How Will I Feel After Surgery?
Pain will vary after surgery depending on the type of thymectomy and your medical history. During recovery, your doctor will prescribe or recommend a course of pain medication to help control the discomfort you experience.
After the thymectomy, your doctor will ask you to breathe deeply and cough repeatedly to clear your lungs of mucus. Medications to open the lungs and make breathing easier may also be used.
You might have some muscle pain in your chest, neck, or back from lying on the operating table. You might also have some throat pain. It’s a good idea to let friends know you’ll miss school for a few days so they can take notes and drop off assignments. It is essential to take antibiotics as prescribed to avoid infection and prevent complications after surgery.

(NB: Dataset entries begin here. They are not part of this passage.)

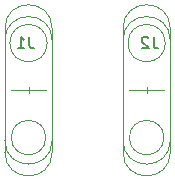
<source format=gbr>
%TF.GenerationSoftware,KiCad,Pcbnew,5.1.9+dfsg1-1+deb11u1*%
%TF.CreationDate,2023-07-29T18:46:00+09:00*%
%TF.ProjectId,probe-mount,70726f62-652d-46d6-9f75-6e742e6b6963,rev?*%
%TF.SameCoordinates,Original*%
%TF.FileFunction,Legend,Bot*%
%TF.FilePolarity,Positive*%
%FSLAX46Y46*%
G04 Gerber Fmt 4.6, Leading zero omitted, Abs format (unit mm)*
G04 Created by KiCad (PCBNEW 5.1.9+dfsg1-1+deb11u1) date 2023-07-29 18:46:00*
%MOMM*%
%LPD*%
G01*
G04 APERTURE LIST*
%ADD10C,0.120000*%
%ADD11C,0.150000*%
G04 APERTURE END LIST*
D10*
%TO.C,J1*%
X142500000Y-124750000D02*
X142500000Y-125250000D01*
X141000000Y-125000000D02*
X144000000Y-125000000D01*
X144500000Y-130250000D02*
X144500000Y-119750000D01*
X140500000Y-130250000D02*
X140500000Y-119750000D01*
X144081139Y-121000000D02*
G75*
G03*
X144081139Y-121000000I-1581139J0D01*
G01*
X143957738Y-129000000D02*
G75*
G03*
X143957738Y-129000000I-1457738J0D01*
G01*
X140500000Y-130250000D02*
G75*
G03*
X144500000Y-130250000I2000000J0D01*
G01*
X140500000Y-129250000D02*
G75*
G03*
X144500000Y-129250000I2000000J0D01*
G01*
X144500000Y-119750000D02*
G75*
G03*
X140500000Y-119750000I-2000000J0D01*
G01*
X144500000Y-120750000D02*
G75*
G03*
X140500000Y-120750000I-2000000J0D01*
G01*
%TO.C,J2*%
X153957738Y-129000000D02*
G75*
G03*
X153957738Y-129000000I-1457738J0D01*
G01*
X154081139Y-121000000D02*
G75*
G03*
X154081139Y-121000000I-1581139J0D01*
G01*
X150500000Y-130250000D02*
X150500000Y-119750000D01*
X154500000Y-130250000D02*
X154500000Y-119750000D01*
X151000000Y-125000000D02*
X154000000Y-125000000D01*
X152500000Y-124750000D02*
X152500000Y-125250000D01*
X154500000Y-120750000D02*
G75*
G03*
X150500000Y-120750000I-2000000J0D01*
G01*
X154500000Y-119750000D02*
G75*
G03*
X150500000Y-119750000I-2000000J0D01*
G01*
X150500000Y-129250000D02*
G75*
G03*
X154500000Y-129250000I2000000J0D01*
G01*
X150500000Y-130250000D02*
G75*
G03*
X154500000Y-130250000I2000000J0D01*
G01*
%TO.C,J1*%
D11*
X142583333Y-120452380D02*
X142583333Y-121166666D01*
X142630952Y-121309523D01*
X142726190Y-121404761D01*
X142869047Y-121452380D01*
X142964285Y-121452380D01*
X141583333Y-121452380D02*
X142154761Y-121452380D01*
X141869047Y-121452380D02*
X141869047Y-120452380D01*
X141964285Y-120595238D01*
X142059523Y-120690476D01*
X142154761Y-120738095D01*
%TO.C,J2*%
X153083333Y-120452380D02*
X153083333Y-121166666D01*
X153130952Y-121309523D01*
X153226190Y-121404761D01*
X153369047Y-121452380D01*
X153464285Y-121452380D01*
X152654761Y-120547619D02*
X152607142Y-120500000D01*
X152511904Y-120452380D01*
X152273809Y-120452380D01*
X152178571Y-120500000D01*
X152130952Y-120547619D01*
X152083333Y-120642857D01*
X152083333Y-120738095D01*
X152130952Y-120880952D01*
X152702380Y-121452380D01*
X152083333Y-121452380D01*
%TD*%
M02*

</source>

What Can I Expect from My Surgeon?
When you’re choosing a surgeon to perform your thymectomy, look for one with expertise in myasthenia gravis. They’ll review your medical history and examine you before making a recommendation.
They may recommend a trans-sternal or keyhole (video-assisted thoracoscopic) approach to remove the thymus. With a trans-sternal surgery, the surgeon will open the breastbone (sternum) and remove the thymus and adjoining fat.
With video-assisted thoracic surgery, the surgeon will make several tiny incisions. They’ll insert tools, including a robotic arm, through the incisions to remove the thymus. They’ll close the incisions with stitches. This minimally invasive technique results in shorter hospital stays and faster patient recovery. It also reduces postoperative pain and complications. You can return to work after six weeks with either type of procedure.